# Data excerpts
'''
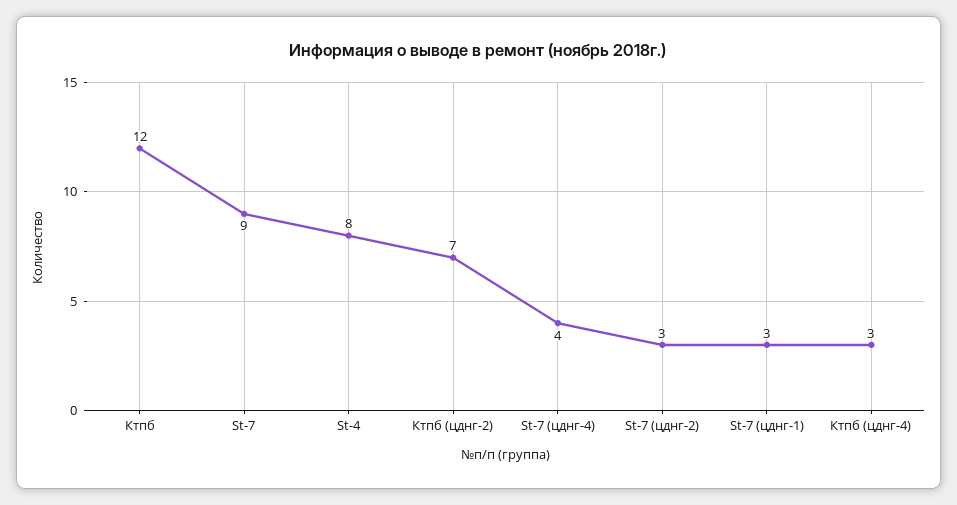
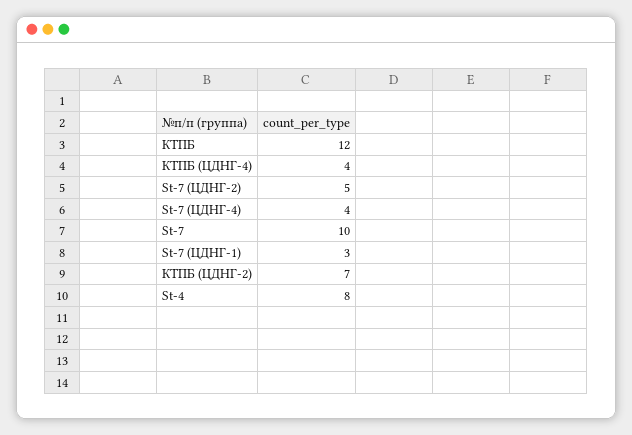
  {
    "Ктпб": 12,
-   "St-7": 9,
+   "St-7": 10,
    "St-4": 8,
    "Ктпб (цднг-2)": 7,
    "St-7 (цднг-4)": 4,
-   "St-7 (цднг-2)": 3,
+   "St-7 (цднг-2)": 5,
    "St-7 (цднг-1)": 3,
-   "Ктпб (цднг-4)": 3
+   "Ктпб (цднг-4)": 4
  }

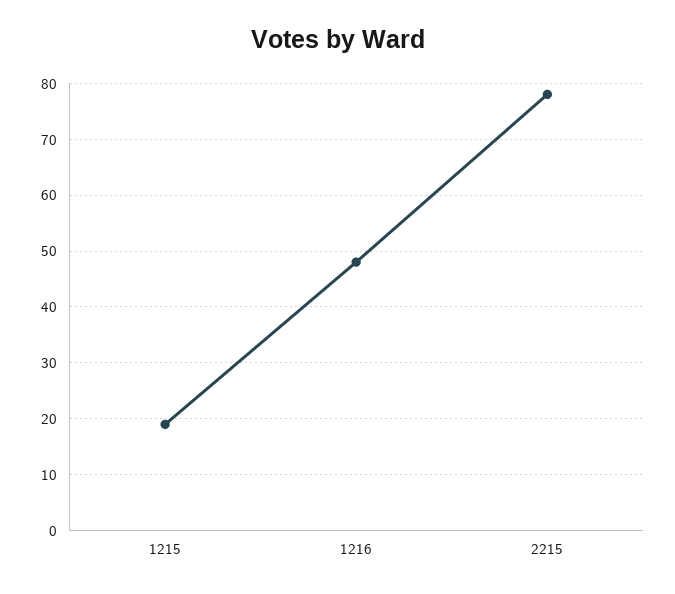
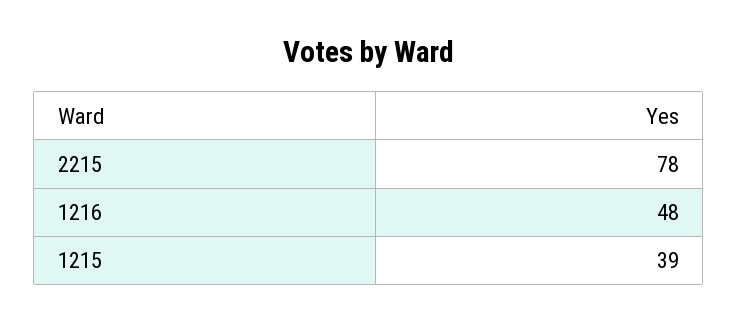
  {
-   "1215": 20,
+   "1215": 39,
    "1216": 48,
    "2215": 78
  }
'''
# Work request
From the first line to the last, restate the entries exactly, without pictures.

# Solved problem
  {
    "Ктпб": 12,
-   "St-7": 9,
+   "St-7": 10,
    "St-4": 8,
    "Ктпб (цднг-2)": 7,
    "St-7 (цднг-4)": 4,
-   "St-7 (цднг-2)": 3,
+   "St-7 (цднг-2)": 5,
    "St-7 (цднг-1)": 3,
-   "Ктпб (цднг-4)": 3
+   "Ктпб (цднг-4)": 4
  }

  {
-   "1215": 20,
+   "1215": 39,
    "1216": 48,
    "2215": 78
  }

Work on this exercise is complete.